Problem: Please copy every line of text in the material below word for word, leaving out the pictures.

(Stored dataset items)
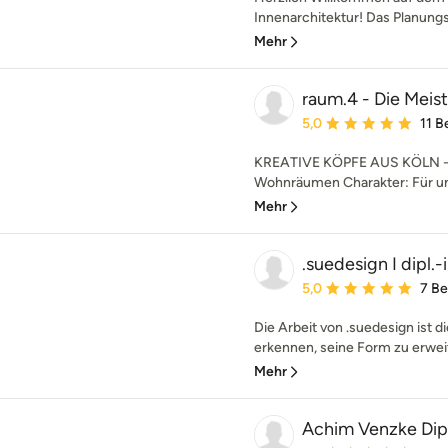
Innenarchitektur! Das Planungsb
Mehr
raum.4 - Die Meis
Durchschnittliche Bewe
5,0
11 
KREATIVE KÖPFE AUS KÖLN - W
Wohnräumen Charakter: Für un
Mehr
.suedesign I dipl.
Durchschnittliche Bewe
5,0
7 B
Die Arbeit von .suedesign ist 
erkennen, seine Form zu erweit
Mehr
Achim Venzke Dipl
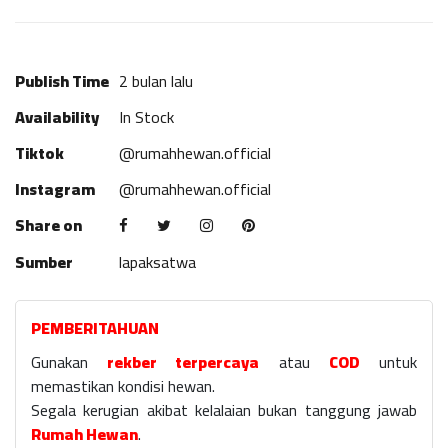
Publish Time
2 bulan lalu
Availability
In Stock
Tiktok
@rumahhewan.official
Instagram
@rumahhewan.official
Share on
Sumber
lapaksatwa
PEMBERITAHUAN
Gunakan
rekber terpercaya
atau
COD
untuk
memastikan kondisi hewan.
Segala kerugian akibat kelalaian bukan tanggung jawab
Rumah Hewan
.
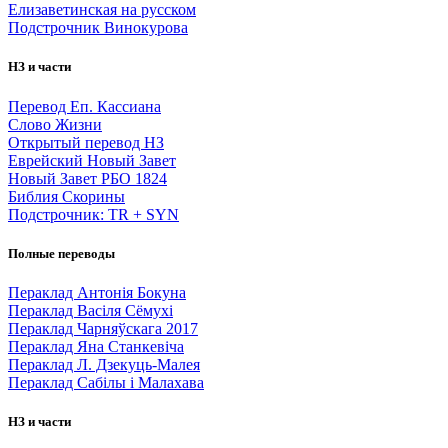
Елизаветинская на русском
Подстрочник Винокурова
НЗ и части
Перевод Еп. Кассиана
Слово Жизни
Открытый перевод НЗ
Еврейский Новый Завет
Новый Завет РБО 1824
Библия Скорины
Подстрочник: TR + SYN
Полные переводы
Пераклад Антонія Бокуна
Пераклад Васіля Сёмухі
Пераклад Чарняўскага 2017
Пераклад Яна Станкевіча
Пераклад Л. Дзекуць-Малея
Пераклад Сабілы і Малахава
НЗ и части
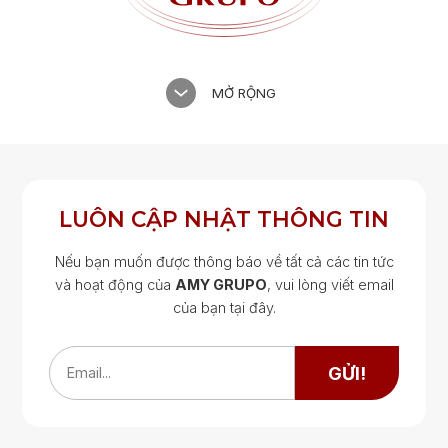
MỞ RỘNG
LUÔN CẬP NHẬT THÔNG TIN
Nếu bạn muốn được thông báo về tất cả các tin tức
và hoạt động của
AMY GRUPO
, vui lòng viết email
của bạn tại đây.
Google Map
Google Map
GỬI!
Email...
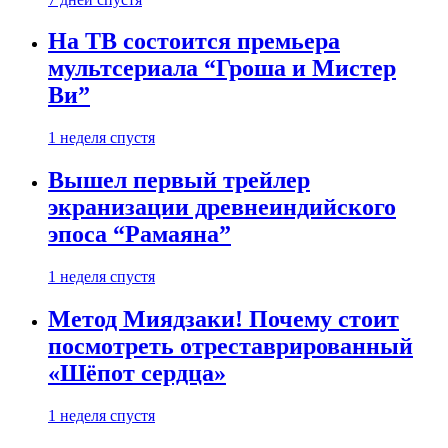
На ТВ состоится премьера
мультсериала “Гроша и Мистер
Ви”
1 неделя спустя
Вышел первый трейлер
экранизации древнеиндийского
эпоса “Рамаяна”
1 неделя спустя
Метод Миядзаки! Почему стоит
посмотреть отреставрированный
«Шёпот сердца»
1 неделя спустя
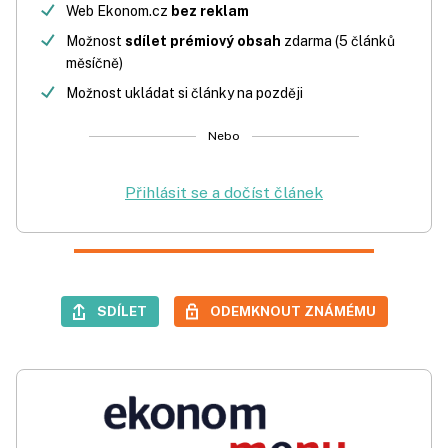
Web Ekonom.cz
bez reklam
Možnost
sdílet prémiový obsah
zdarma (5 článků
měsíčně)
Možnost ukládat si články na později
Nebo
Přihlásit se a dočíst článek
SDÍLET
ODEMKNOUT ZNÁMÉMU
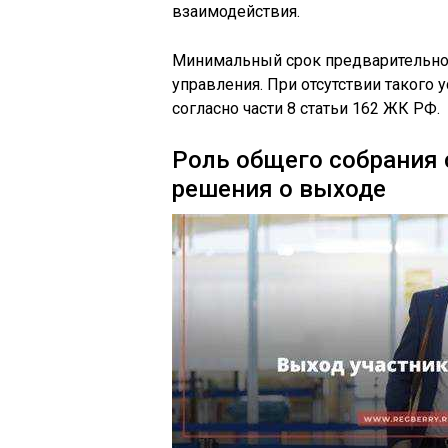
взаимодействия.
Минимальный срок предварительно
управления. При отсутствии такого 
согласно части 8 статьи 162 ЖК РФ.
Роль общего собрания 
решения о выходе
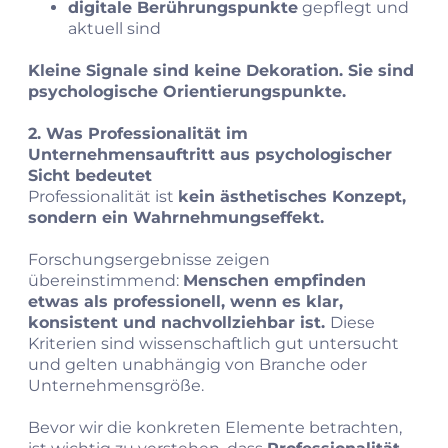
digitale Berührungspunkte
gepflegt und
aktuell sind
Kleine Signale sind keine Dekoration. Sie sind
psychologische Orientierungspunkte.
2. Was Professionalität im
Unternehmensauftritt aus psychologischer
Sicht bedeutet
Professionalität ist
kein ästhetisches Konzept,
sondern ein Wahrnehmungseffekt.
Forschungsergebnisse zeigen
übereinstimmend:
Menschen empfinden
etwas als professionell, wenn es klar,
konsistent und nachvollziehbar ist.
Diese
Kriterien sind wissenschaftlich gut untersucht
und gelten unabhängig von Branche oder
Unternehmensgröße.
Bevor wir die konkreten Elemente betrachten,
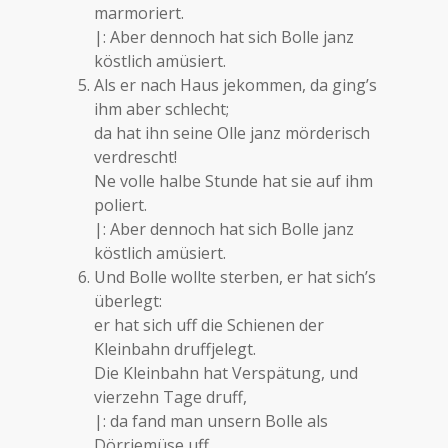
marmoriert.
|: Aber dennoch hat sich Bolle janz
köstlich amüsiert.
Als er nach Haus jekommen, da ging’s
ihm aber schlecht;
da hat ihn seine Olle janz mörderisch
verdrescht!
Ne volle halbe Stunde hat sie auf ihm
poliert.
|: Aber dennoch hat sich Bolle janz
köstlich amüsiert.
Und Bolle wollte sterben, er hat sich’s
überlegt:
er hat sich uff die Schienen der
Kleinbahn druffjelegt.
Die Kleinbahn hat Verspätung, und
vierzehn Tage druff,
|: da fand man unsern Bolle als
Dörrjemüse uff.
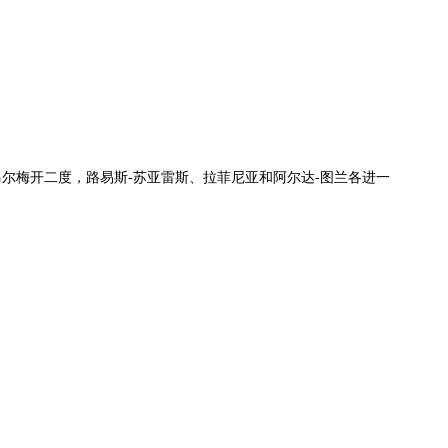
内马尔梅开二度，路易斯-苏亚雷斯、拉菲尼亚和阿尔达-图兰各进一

Solution for this task:
Innenarchitektur! Das Planungsb
Mehr
raum.4 - Die Meis
Durchschnittliche Bewe
5,0
11 
KREATIVE KÖPFE AUS KÖLN - W
Wohnräumen Charakter: Für un
Mehr
.suedesign I dipl.
Durchschnittliche Bewe
5,0
7 B
Die Arbeit von .suedesign ist 
erkennen, seine Form zu erweit
Mehr
Achim Venzke Dipl
Publish Time
2 bulan lalu
Availability
In Stock
Tiktok
@rumahhewan.official
Instagram
@rumahhewan.official
Share on
Sumber
lapaksatwa
PEMBERITAHUAN
Gunakan
rekber terpercaya
atau
COD
untuk
memastikan kondisi hewan.
Segala kerugian akibat kelalaian bukan tanggung jawab
Rumah Hewan
.
Елизаветинская на русском
Подстрочник Винокурова
НЗ и части
Перевод Еп. Кассиана
Слово Жизни
Открытый перевод НЗ
Еврейский Новый Завет
Новый Завет РБО 1824
Библия Скорины
Подстрочник: TR + SYN
Полные переводы
Пераклад Антонія Бокуна
Пераклад Васіля Сёмухі
Пераклад Чарняўскага 2017
Пераклад Яна Станкевіча
Пераклад Л. Дзекуць-Малея
Пераклад Сабілы і Малахава
НЗ и части
MỞ RỘNG
LUÔN CẬP NHẬT THÔNG TIN
Nếu bạn muốn được thông báo về tất cả các tin tức
và hoạt động của
AMY GRUPO
, vui lòng viết email
của bạn tại đây.
Google Map
Google Map
GỬI!
Email...
На ТВ состоится премьера
мультсериала “Гроша и Мистер
Ви”
1 неделя спустя
Вышел первый трейлер
экранизации древнеиндийского
эпоса “Рамаяна”
1 неделя спустя
Метод Миядзаки! Почему стоит
посмотреть отреставрированный
«Шёпот сердца»
1 неделя спустя
Web Ekonom.cz
bez reklam
Možnost
sdílet prémiový obsah
zdarma (5 článků
měsíčně)
Možnost ukládat si články na později
Nebo
Přihlásit se a dočíst článek
SDÍLET
ODEMKNOUT ZNÁMÉMU
взаимодействия.
Минимальный срок предварительно
управления. При отсутствии такого 
согласно части 8 статьи 162 ЖК РФ.
Роль общего собрания 
решения о выходе
digitale Berührungspunkte
gepflegt und
aktuell sind
Kleine Signale sind keine Dekoration. Sie sind
psychologische Orientierungspunkte.
2. Was Professionalität im
Unternehmensauftritt aus psychologischer
Sicht bedeutet
Professionalität ist
kein ästhetisches Konzept,
sondern ein Wahrnehmungseffekt.
Forschungsergebnisse zeigen
übereinstimmend:
Menschen empfinden
etwas als professionell, wenn es klar,
konsistent und nachvollziehbar ist.
Diese
Kriterien sind wissenschaftlich gut untersucht
und gelten unabhängig von Branche oder
Unternehmensgröße.
Bevor wir die konkreten Elemente betrachten,
marmoriert.
|: Aber dennoch hat sich Bolle janz
köstlich amüsiert.
Als er nach Haus jekommen, da ging’s
ihm aber schlecht;
da hat ihn seine Olle janz mörderisch
verdrescht!
Ne volle halbe Stunde hat sie auf ihm
poliert.
|: Aber dennoch hat sich Bolle janz
köstlich amüsiert.
Und Bolle wollte sterben, er hat sich’s
überlegt:
er hat sich uff die Schienen der
Kleinbahn druffjelegt.
Die Kleinbahn hat Verspätung, und
vierzehn Tage druff,
|: da fand man unsern Bolle als
Dörrjemüse uff.
内马尔梅开二度，路易斯-苏亚雷斯、拉菲尼亚和阿尔达-图兰各进一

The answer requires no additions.